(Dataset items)
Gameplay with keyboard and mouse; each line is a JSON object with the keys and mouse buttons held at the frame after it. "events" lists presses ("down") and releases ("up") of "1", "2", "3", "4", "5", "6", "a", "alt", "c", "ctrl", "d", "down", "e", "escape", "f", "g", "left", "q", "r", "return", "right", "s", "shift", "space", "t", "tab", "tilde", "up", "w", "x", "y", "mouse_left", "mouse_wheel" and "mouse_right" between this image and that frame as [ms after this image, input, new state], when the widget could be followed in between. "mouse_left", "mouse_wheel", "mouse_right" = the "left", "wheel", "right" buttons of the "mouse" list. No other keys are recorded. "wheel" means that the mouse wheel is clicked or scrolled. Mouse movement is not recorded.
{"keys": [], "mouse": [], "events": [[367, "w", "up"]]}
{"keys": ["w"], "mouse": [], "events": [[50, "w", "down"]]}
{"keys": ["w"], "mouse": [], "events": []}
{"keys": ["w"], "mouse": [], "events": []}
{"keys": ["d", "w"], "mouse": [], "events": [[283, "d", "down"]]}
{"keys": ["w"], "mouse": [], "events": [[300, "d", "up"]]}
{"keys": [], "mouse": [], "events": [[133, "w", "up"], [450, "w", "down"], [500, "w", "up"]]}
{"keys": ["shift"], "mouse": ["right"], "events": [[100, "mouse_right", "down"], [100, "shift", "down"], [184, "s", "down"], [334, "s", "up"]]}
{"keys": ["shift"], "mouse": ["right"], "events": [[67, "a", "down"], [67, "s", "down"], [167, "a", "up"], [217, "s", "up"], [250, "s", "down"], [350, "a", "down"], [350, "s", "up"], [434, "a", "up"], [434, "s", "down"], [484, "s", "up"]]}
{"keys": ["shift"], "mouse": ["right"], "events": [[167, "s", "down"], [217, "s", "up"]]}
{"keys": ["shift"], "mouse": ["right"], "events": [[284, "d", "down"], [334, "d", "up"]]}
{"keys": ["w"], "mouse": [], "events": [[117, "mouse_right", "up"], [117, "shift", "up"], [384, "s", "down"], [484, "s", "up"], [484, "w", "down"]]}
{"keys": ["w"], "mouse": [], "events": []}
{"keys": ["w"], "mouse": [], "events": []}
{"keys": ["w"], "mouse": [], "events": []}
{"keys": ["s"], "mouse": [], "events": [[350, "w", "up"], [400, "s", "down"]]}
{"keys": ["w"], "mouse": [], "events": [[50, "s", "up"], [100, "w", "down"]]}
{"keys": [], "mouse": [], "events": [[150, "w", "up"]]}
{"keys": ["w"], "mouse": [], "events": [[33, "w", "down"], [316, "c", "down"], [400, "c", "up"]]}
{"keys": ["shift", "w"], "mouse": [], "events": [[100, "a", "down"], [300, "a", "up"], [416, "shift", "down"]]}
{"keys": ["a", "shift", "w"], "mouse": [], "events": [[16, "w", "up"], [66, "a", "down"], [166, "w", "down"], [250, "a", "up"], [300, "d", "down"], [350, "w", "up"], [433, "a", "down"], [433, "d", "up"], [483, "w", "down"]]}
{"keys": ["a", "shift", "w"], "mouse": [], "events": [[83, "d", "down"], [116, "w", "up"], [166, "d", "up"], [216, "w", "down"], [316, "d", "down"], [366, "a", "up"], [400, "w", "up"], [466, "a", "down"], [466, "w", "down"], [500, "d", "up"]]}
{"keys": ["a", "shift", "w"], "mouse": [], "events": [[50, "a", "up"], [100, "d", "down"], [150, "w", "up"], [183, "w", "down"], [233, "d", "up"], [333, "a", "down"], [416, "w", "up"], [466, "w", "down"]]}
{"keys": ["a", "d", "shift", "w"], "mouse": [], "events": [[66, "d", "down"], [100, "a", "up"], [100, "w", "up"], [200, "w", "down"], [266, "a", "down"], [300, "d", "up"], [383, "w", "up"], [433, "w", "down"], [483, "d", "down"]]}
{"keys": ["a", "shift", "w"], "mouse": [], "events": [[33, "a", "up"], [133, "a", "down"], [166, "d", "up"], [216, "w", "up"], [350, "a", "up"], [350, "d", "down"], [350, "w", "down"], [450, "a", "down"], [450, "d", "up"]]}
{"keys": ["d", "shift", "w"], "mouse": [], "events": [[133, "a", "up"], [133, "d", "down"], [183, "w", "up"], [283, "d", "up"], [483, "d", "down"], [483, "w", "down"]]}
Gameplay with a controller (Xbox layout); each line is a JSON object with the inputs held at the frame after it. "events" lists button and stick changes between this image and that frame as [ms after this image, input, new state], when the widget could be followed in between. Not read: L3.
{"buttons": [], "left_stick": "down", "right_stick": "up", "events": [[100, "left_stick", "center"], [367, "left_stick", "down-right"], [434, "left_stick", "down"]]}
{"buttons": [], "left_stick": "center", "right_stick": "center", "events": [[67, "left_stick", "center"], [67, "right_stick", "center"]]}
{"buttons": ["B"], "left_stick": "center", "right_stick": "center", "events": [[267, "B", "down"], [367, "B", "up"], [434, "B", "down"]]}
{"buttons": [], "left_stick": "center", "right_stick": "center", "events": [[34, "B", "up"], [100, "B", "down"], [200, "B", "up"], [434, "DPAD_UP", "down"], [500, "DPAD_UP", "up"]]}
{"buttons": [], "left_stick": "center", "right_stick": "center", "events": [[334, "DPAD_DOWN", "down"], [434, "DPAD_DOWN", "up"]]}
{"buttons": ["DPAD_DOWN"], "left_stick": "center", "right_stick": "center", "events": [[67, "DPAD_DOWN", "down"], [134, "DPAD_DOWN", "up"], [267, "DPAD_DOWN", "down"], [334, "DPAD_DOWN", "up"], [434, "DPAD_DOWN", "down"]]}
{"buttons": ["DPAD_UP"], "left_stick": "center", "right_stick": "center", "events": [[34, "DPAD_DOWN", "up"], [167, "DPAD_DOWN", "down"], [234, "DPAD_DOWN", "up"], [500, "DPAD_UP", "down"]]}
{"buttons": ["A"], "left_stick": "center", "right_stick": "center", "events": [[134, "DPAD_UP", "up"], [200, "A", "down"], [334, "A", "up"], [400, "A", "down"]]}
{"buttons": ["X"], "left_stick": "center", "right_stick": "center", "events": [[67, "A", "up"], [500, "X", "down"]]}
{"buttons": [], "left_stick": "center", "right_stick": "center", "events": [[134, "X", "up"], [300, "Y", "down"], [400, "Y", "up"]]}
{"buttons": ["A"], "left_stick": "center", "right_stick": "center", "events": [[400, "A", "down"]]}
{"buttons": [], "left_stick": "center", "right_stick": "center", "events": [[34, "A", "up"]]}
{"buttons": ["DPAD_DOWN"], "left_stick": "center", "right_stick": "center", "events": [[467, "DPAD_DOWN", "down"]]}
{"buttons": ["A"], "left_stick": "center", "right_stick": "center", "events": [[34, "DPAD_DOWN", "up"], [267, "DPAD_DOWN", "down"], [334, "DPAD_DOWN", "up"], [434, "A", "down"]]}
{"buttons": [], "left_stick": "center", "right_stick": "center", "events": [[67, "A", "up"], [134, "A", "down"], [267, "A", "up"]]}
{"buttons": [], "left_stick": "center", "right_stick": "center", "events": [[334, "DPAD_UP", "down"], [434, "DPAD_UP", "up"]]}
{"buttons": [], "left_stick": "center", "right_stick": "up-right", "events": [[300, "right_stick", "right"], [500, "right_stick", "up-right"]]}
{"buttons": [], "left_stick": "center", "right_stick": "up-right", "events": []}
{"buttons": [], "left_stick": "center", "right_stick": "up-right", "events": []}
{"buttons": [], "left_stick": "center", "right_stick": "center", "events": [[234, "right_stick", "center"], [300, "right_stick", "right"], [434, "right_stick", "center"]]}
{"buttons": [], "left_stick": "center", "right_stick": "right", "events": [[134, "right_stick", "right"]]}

> [Task item] Reproduce all the records, exactly and in full.

> [Solution for this exercise]
Gameplay with keyboard and mouse; each line is a JSON object with the keys and mouse buttons held at the frame after it. "events" lists presses ("down") and releases ("up") of "1", "2", "3", "4", "5", "6", "a", "alt", "c", "ctrl", "d", "down", "e", "escape", "f", "g", "left", "q", "r", "return", "right", "s", "shift", "space", "t", "tab", "tilde", "up", "w", "x", "y", "mouse_left", "mouse_wheel" and "mouse_right" between this image and that frame as [ms after this image, input, new state], when the widget could be followed in between. "mouse_left", "mouse_wheel", "mouse_right" = the "left", "wheel", "right" buttons of the "mouse" list. No other keys are recorded. "wheel" means that the mouse wheel is clicked or scrolled. Mouse movement is not recorded.
{"keys": [], "mouse": [], "events": [[367, "w", "up"]]}
{"keys": ["w"], "mouse": [], "events": [[50, "w", "down"]]}
{"keys": ["w"], "mouse": [], "events": []}
{"keys": ["w"], "mouse": [], "events": []}
{"keys": ["d", "w"], "mouse": [], "events": [[283, "d", "down"]]}
{"keys": ["w"], "mouse": [], "events": [[300, "d", "up"]]}
{"keys": [], "mouse": [], "events": [[133, "w", "up"], [450, "w", "down"], [500, "w", "up"]]}
{"keys": ["shift"], "mouse": ["right"], "events": [[100, "mouse_right", "down"], [100, "shift", "down"], [184, "s", "down"], [334, "s", "up"]]}
{"keys": ["shift"], "mouse": ["right"], "events": [[67, "a", "down"], [67, "s", "down"], [167, "a", "up"], [217, "s", "up"], [250, "s", "down"], [350, "a", "down"], [350, "s", "up"], [434, "a", "up"], [434, "s", "down"], [484, "s", "up"]]}
{"keys": ["shift"], "mouse": ["right"], "events": [[167, "s", "down"], [217, "s", "up"]]}
{"keys": ["shift"], "mouse": ["right"], "events": [[284, "d", "down"], [334, "d", "up"]]}
{"keys": ["w"], "mouse": [], "events": [[117, "mouse_right", "up"], [117, "shift", "up"], [384, "s", "down"], [484, "s", "up"], [484, "w", "down"]]}
{"keys": ["w"], "mouse": [], "events": []}
{"keys": ["w"], "mouse": [], "events": []}
{"keys": ["w"], "mouse": [], "events": []}
{"keys": ["s"], "mouse": [], "events": [[350, "w", "up"], [400, "s", "down"]]}
{"keys": ["w"], "mouse": [], "events": [[50, "s", "up"], [100, "w", "down"]]}
{"keys": [], "mouse": [], "events": [[150, "w", "up"]]}
{"keys": ["w"], "mouse": [], "events": [[33, "w", "down"], [316, "c", "down"], [400, "c", "up"]]}
{"keys": ["shift", "w"], "mouse": [], "events": [[100, "a", "down"], [300, "a", "up"], [416, "shift", "down"]]}
{"keys": ["a", "shift", "w"], "mouse": [], "events": [[16, "w", "up"], [66, "a", "down"], [166, "w", "down"], [250, "a", "up"], [300, "d", "down"], [350, "w", "up"], [433, "a", "down"], [433, "d", "up"], [483, "w", "down"]]}
{"keys": ["a", "shift", "w"], "mouse": [], "events": [[83, "d", "down"], [116, "w", "up"], [166, "d", "up"], [216, "w", "down"], [316, "d", "down"], [366, "a", "up"], [400, "w", "up"], [466, "a", "down"], [466, "w", "down"], [500, "d", "up"]]}
{"keys": ["a", "shift", "w"], "mouse": [], "events": [[50, "a", "up"], [100, "d", "down"], [150, "w", "up"], [183, "w", "down"], [233, "d", "up"], [333, "a", "down"], [416, "w", "up"], [466, "w", "down"]]}
{"keys": ["a", "d", "shift", "w"], "mouse": [], "events": [[66, "d", "down"], [100, "a", "up"], [100, "w", "up"], [200, "w", "down"], [266, "a", "down"], [300, "d", "up"], [383, "w", "up"], [433, "w", "down"], [483, "d", "down"]]}
{"keys": ["a", "shift", "w"], "mouse": [], "events": [[33, "a", "up"], [133, "a", "down"], [166, "d", "up"], [216, "w", "up"], [350, "a", "up"], [350, "d", "down"], [350, "w", "down"], [450, "a", "down"], [450, "d", "up"]]}
{"keys": ["d", "shift", "w"], "mouse": [], "events": [[133, "a", "up"], [133, "d", "down"], [183, "w", "up"], [283, "d", "up"], [483, "d", "down"], [483, "w", "down"]]}
Gameplay with a controller (Xbox layout); each line is a JSON object with the inputs held at the frame after it. "events" lists button and stick changes between this image and that frame as [ms after this image, input, new state], when the widget could be followed in between. Not read: L3.
{"buttons": [], "left_stick": "down", "right_stick": "up", "events": [[100, "left_stick", "center"], [367, "left_stick", "down-right"], [434, "left_stick", "down"]]}
{"buttons": [], "left_stick": "center", "right_stick": "center", "events": [[67, "left_stick", "center"], [67, "right_stick", "center"]]}
{"buttons": ["B"], "left_stick": "center", "right_stick": "center", "events": [[267, "B", "down"], [367, "B", "up"], [434, "B", "down"]]}
{"buttons": [], "left_stick": "center", "right_stick": "center", "events": [[34, "B", "up"], [100, "B", "down"], [200, "B", "up"], [434, "DPAD_UP", "down"], [500, "DPAD_UP", "up"]]}
{"buttons": [], "left_stick": "center", "right_stick": "center", "events": [[334, "DPAD_DOWN", "down"], [434, "DPAD_DOWN", "up"]]}
{"buttons": ["DPAD_DOWN"], "left_stick": "center", "right_stick": "center", "events": [[67, "DPAD_DOWN", "down"], [134, "DPAD_DOWN", "up"], [267, "DPAD_DOWN", "down"], [334, "DPAD_DOWN", "up"], [434, "DPAD_DOWN", "down"]]}
{"buttons": ["DPAD_UP"], "left_stick": "center", "right_stick": "center", "events": [[34, "DPAD_DOWN", "up"], [167, "DPAD_DOWN", "down"], [234, "DPAD_DOWN", "up"], [500, "DPAD_UP", "down"]]}
{"buttons": ["A"], "left_stick": "center", "right_stick": "center", "events": [[134, "DPAD_UP", "up"], [200, "A", "down"], [334, "A", "up"], [400, "A", "down"]]}
{"buttons": ["X"], "left_stick": "center", "right_stick": "center", "events": [[67, "A", "up"], [500, "X", "down"]]}
{"buttons": [], "left_stick": "center", "right_stick": "center", "events": [[134, "X", "up"], [300, "Y", "down"], [400, "Y", "up"]]}
{"buttons": ["A"], "left_stick": "center", "right_stick": "center", "events": [[400, "A", "down"]]}
{"buttons": [], "left_stick": "center", "right_stick": "center", "events": [[34, "A", "up"]]}
{"buttons": ["DPAD_DOWN"], "left_stick": "center", "right_stick": "center", "events": [[467, "DPAD_DOWN", "down"]]}
{"buttons": ["A"], "left_stick": "center", "right_stick": "center", "events": [[34, "DPAD_DOWN", "up"], [267, "DPAD_DOWN", "down"], [334, "DPAD_DOWN", "up"], [434, "A", "down"]]}
{"buttons": [], "left_stick": "center", "right_stick": "center", "events": [[67, "A", "up"], [134, "A", "down"], [267, "A", "up"]]}
{"buttons": [], "left_stick": "center", "right_stick": "center", "events": [[334, "DPAD_UP", "down"], [434, "DPAD_UP", "up"]]}
{"buttons": [], "left_stick": "center", "right_stick": "up-right", "events": [[300, "right_stick", "right"], [500, "right_stick", "up-right"]]}
{"buttons": [], "left_stick": "center", "right_stick": "up-right", "events": []}
{"buttons": [], "left_stick": "center", "right_stick": "up-right", "events": []}
{"buttons": [], "left_stick": "center", "right_stick": "center", "events": [[234, "right_stick", "center"], [300, "right_stick", "right"], [434, "right_stick", "center"]]}
{"buttons": [], "left_stick": "center", "right_stick": "right", "events": [[134, "right_stick", "right"]]}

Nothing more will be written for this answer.